The executive and legislative bodies of each State will be so many sentinels over the persons employed in every department of the national administration; and as it will be in their power to adopt and pursue a regular and effectual system of intelligence, they can never be at a loss to know the behavior of those who represent their constituents in the national councils, and can readily communicate the same knowledge to the people. Their disposition to apprise the community of whatever may prejudice its interests from another quarter, may be relied upon, if it were only from the rivalship of power.

 

Anti-federalist Paper No 52 On the Guarantee of Congressional Biennial Elections

 

The depravity of human nature, illustrated by examples from history, will warrant us to say, it may be possible, if not probable, that the congress may be composed of men, who will wish to burden and oppress the people. In such case, will not their inventions be fruitful enough to devise occasions for postponing the elections?

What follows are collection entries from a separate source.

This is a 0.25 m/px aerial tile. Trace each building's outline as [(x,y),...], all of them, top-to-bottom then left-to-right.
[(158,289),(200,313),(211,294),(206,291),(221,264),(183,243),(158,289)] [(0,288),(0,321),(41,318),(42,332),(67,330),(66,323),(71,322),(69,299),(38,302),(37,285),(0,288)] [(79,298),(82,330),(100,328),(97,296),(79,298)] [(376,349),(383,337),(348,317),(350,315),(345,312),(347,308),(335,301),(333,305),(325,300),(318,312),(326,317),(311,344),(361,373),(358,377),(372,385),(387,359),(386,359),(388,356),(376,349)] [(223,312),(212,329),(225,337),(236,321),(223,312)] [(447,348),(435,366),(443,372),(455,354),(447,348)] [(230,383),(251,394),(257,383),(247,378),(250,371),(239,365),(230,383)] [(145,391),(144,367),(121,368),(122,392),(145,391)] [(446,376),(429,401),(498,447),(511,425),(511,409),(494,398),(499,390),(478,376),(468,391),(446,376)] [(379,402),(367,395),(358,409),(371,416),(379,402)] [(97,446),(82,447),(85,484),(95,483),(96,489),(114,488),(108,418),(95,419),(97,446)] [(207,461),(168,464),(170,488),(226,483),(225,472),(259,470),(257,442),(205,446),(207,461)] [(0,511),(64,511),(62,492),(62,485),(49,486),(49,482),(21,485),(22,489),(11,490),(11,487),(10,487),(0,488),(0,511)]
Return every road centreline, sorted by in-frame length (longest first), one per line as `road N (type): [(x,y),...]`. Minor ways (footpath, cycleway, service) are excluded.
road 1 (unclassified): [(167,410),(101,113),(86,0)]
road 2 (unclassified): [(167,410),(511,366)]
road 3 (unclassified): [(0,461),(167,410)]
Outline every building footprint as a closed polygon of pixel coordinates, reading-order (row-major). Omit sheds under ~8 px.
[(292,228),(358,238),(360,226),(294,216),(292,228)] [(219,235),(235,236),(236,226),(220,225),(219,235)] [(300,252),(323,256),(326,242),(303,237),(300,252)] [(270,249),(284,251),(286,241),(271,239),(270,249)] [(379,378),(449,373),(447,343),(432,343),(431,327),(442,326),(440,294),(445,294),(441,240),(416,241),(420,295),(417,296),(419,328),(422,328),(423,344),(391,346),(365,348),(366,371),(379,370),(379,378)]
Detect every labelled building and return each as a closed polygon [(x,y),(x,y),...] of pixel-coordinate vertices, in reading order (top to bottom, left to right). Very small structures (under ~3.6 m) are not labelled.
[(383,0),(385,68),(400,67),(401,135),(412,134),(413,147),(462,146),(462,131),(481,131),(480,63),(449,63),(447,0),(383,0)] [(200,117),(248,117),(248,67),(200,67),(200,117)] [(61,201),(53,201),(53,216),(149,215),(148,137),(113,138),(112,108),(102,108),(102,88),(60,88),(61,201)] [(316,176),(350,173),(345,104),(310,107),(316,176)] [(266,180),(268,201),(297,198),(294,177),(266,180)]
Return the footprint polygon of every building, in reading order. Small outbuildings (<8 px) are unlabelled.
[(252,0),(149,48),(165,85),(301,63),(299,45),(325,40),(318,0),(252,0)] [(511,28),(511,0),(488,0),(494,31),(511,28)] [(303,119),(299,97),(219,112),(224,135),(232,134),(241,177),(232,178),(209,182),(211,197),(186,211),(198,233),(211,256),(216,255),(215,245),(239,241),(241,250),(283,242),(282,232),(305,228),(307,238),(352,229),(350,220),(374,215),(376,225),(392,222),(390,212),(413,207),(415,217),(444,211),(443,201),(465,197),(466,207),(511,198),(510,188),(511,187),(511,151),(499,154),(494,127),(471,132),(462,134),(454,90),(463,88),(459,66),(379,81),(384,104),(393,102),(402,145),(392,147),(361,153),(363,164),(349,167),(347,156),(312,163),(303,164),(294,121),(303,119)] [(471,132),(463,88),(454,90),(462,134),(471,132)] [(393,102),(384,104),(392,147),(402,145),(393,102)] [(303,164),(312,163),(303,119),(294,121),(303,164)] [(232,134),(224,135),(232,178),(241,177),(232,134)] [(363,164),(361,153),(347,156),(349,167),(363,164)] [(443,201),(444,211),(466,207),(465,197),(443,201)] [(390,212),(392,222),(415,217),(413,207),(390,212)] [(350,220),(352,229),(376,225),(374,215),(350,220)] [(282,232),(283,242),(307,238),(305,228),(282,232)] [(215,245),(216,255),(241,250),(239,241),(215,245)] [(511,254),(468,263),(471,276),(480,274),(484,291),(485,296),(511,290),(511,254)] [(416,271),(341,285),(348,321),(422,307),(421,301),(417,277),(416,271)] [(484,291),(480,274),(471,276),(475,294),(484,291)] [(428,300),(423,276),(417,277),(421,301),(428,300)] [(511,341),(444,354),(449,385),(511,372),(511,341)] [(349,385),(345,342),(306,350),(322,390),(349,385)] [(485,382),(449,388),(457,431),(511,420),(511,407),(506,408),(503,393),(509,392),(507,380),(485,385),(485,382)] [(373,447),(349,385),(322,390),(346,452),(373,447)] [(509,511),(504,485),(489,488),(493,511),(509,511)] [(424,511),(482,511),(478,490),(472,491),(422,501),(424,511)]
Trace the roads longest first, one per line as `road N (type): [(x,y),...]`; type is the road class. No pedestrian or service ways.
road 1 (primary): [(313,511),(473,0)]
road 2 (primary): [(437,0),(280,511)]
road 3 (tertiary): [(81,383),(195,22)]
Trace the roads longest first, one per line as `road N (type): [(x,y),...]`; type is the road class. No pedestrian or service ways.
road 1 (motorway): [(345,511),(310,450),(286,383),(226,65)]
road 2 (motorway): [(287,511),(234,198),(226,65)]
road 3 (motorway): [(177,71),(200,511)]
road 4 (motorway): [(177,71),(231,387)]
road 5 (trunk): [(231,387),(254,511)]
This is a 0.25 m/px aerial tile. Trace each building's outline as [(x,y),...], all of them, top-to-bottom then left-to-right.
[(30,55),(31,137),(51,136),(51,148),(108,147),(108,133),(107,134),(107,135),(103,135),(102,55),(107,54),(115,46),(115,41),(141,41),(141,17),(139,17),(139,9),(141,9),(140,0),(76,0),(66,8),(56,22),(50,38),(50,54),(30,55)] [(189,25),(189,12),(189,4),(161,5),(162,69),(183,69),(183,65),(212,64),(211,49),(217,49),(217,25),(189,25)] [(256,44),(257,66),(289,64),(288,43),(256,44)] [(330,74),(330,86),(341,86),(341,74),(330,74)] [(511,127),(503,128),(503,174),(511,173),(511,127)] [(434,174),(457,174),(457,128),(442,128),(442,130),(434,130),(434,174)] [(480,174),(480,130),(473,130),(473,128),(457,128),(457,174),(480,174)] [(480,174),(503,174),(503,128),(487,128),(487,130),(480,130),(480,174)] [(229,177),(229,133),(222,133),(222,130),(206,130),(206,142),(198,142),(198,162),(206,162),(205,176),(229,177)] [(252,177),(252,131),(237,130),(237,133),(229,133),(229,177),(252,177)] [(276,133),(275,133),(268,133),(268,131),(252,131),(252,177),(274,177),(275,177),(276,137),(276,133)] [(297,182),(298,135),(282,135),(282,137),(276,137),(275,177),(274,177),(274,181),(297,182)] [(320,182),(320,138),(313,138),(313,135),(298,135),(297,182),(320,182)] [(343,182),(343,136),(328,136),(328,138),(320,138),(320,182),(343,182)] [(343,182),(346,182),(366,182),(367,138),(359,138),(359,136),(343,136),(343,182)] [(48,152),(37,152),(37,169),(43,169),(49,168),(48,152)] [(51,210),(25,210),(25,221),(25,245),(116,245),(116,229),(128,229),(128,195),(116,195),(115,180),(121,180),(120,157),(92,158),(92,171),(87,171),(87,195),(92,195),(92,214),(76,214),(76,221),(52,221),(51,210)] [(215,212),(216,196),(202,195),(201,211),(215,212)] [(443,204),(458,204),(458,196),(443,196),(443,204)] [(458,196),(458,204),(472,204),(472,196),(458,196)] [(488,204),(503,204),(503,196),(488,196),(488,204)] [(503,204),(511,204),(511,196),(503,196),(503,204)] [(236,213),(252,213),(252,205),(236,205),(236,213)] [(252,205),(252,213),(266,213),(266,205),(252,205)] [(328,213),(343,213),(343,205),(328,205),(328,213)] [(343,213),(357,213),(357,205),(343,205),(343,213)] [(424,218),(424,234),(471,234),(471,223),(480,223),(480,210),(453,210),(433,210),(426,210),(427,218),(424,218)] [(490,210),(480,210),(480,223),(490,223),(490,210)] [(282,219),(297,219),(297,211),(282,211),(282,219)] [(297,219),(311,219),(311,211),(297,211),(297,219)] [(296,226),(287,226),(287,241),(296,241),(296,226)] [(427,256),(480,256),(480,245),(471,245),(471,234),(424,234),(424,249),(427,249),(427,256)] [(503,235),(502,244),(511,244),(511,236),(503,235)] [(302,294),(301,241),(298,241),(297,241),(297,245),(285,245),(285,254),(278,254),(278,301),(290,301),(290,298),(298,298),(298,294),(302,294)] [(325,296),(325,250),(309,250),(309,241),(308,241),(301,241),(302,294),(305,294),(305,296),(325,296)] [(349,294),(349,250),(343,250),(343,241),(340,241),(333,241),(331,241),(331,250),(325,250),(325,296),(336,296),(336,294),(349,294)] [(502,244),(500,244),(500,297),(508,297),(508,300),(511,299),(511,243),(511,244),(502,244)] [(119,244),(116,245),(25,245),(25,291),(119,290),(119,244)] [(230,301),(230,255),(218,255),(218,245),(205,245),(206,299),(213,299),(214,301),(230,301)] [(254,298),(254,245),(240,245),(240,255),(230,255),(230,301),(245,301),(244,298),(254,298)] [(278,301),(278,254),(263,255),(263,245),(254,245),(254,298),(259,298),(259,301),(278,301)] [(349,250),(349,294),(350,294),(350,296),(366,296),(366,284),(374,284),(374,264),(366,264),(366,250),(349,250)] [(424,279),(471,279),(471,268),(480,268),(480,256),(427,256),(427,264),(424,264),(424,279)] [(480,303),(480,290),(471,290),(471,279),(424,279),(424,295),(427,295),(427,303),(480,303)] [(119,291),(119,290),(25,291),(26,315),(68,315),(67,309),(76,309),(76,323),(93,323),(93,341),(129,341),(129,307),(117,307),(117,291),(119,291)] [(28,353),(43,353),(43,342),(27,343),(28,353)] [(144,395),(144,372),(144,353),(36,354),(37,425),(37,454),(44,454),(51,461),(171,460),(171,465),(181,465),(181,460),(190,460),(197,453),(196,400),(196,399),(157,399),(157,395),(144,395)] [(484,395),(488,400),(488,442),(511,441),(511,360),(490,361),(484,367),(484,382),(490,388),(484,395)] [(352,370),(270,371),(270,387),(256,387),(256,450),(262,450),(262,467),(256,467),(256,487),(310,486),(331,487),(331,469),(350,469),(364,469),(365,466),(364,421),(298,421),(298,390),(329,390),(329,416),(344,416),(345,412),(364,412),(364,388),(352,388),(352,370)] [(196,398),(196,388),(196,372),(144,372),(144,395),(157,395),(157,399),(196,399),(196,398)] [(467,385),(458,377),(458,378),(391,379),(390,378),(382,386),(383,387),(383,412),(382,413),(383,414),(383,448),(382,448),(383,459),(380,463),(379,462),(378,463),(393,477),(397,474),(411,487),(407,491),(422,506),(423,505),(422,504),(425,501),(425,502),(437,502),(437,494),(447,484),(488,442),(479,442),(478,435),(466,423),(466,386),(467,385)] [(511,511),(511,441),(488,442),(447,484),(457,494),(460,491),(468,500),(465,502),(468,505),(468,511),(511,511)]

And if they can do this once, they can twice; if they can twice, they can thrice, so by degrees render themselves absolute and perpetual. Or, if they choose, they have another expedient. They can alter the place of holding elections. They can say, whatever the legislature of this state may order to the contrary, that all the elections of our representatives shall be made at Mechias, or at Williamstown. Consequently, nine- tenths of the people will never vote. And if this should be thought a measure favorable to their reelection, or the election of some tool for their mercenary purposes, we doubt not it will be thus ordered.